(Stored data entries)
• • • • • • •

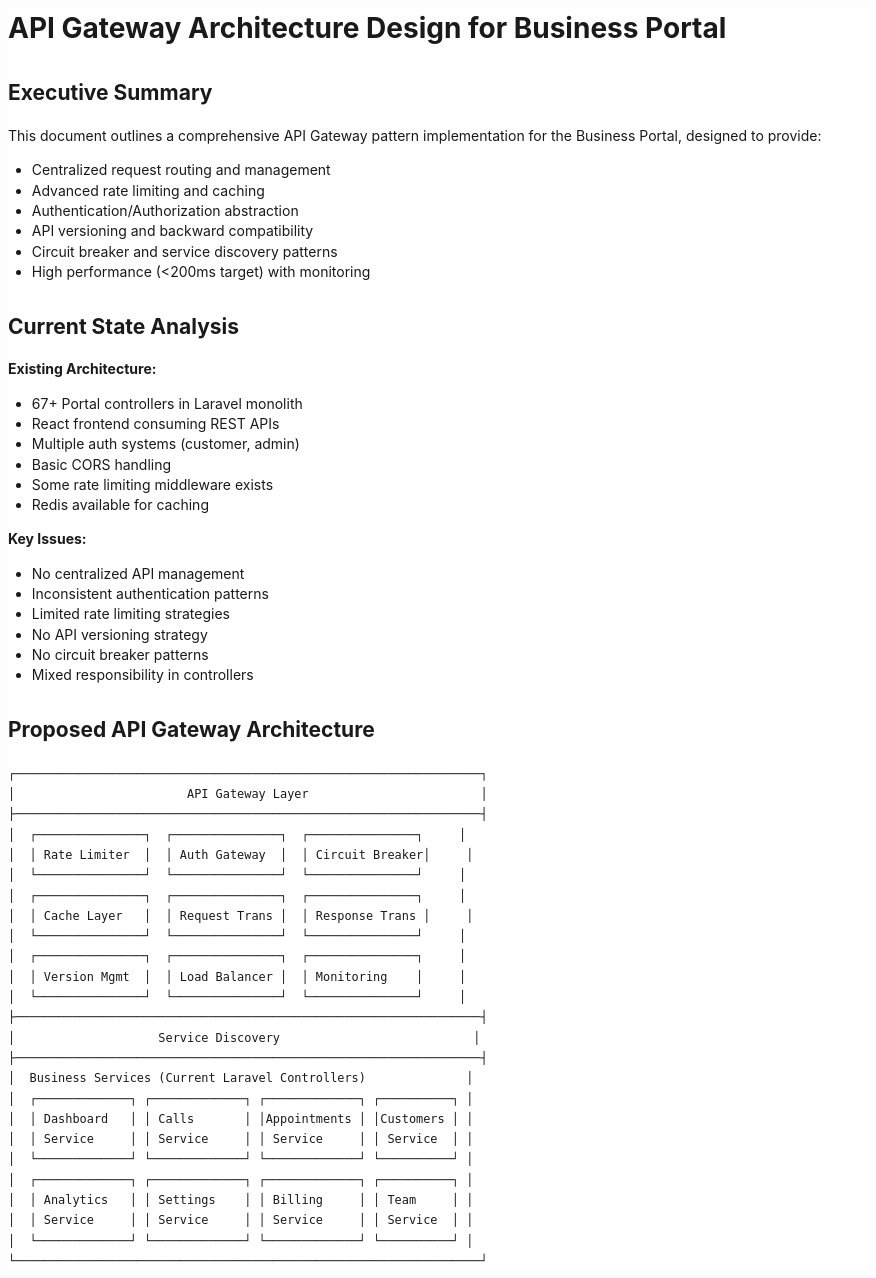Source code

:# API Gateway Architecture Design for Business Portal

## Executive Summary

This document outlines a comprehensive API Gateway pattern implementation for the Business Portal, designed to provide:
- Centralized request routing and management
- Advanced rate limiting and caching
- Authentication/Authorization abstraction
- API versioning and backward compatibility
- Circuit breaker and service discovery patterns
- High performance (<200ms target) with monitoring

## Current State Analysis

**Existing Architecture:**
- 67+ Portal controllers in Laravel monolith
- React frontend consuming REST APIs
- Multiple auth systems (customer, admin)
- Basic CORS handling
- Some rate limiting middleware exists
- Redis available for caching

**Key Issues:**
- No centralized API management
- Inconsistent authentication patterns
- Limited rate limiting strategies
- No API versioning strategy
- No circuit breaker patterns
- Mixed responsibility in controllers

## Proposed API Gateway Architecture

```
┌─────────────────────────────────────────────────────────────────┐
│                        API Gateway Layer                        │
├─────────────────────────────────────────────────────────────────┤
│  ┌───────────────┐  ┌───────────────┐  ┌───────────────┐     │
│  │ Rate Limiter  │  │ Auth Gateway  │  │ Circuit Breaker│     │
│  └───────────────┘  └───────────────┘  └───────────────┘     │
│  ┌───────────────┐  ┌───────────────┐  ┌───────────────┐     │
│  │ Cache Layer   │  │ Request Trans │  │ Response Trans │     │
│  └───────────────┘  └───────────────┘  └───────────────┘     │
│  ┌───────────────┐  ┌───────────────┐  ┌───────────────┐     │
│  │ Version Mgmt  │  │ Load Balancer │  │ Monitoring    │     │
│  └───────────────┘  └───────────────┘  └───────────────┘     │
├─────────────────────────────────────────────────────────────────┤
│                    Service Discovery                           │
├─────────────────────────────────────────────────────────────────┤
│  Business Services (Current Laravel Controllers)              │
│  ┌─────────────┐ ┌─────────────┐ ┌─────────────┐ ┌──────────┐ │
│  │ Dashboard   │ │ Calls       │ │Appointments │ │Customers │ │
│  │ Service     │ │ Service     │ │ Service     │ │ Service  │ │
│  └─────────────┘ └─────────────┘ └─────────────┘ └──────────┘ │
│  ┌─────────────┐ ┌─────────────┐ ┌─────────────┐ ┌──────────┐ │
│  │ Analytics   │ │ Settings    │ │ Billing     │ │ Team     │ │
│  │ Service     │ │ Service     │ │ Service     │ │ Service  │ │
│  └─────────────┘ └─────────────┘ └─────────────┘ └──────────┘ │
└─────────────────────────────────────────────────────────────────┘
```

• • • • • • •

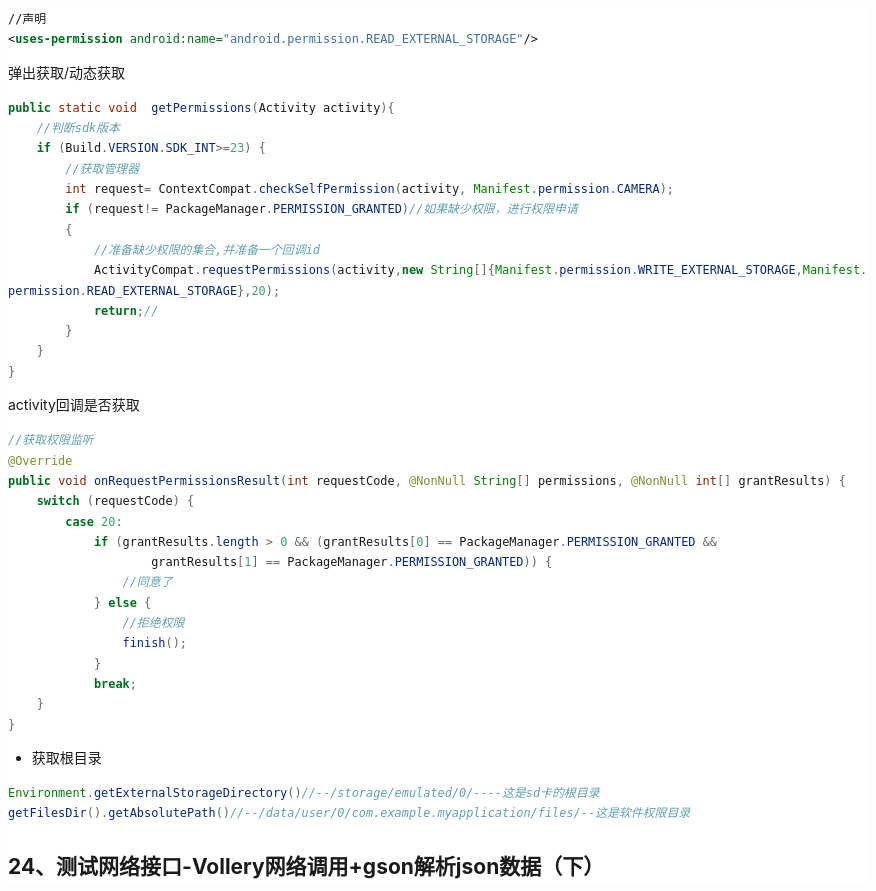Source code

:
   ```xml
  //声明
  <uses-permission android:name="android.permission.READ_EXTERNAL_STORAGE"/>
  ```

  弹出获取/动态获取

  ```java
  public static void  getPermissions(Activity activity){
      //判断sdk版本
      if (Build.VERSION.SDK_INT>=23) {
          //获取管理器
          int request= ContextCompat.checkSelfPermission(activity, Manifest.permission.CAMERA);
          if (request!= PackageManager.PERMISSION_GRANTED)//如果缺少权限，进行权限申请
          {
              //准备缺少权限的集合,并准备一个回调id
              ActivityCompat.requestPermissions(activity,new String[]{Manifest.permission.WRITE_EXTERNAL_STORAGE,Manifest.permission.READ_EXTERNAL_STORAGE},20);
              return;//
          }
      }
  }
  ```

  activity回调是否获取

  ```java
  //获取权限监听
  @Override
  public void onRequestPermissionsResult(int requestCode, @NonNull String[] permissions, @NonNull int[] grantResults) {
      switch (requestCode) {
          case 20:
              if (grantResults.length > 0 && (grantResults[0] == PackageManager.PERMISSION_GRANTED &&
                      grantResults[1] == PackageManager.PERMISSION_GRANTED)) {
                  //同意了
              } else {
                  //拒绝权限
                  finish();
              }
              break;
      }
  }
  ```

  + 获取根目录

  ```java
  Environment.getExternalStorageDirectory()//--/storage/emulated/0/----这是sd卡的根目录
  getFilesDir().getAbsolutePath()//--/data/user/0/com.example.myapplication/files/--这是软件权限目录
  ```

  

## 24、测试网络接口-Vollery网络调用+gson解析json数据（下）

• • • • • • •

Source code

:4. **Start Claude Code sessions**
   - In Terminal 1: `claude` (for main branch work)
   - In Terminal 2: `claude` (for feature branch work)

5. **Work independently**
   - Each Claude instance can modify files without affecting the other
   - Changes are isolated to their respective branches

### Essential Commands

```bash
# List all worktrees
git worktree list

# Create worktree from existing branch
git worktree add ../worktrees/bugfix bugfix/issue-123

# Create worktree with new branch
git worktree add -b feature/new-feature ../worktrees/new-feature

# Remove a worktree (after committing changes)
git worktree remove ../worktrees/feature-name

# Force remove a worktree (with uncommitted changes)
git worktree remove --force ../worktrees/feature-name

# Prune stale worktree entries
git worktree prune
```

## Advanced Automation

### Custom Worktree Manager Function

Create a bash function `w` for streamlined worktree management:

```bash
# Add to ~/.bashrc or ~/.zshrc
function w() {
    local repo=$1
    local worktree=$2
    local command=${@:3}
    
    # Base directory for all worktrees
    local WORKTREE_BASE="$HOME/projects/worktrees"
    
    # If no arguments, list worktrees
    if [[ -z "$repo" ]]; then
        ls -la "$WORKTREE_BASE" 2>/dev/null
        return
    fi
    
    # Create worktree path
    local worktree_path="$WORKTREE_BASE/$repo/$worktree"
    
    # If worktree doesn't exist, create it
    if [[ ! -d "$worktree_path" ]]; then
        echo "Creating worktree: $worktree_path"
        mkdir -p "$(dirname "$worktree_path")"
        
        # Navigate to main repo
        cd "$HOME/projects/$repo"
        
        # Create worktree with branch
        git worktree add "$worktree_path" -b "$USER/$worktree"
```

• • • • • • •

*WHAT THE EXERCISE ASKS:* Look over the records. Copy the lines that include the word "requestCode".

*RESPONSE:*
  public void onRequestPermissionsResult(int requestCode, @NonNull String[] permissions, @NonNull int[] grantResults) {
      switch (requestCode) {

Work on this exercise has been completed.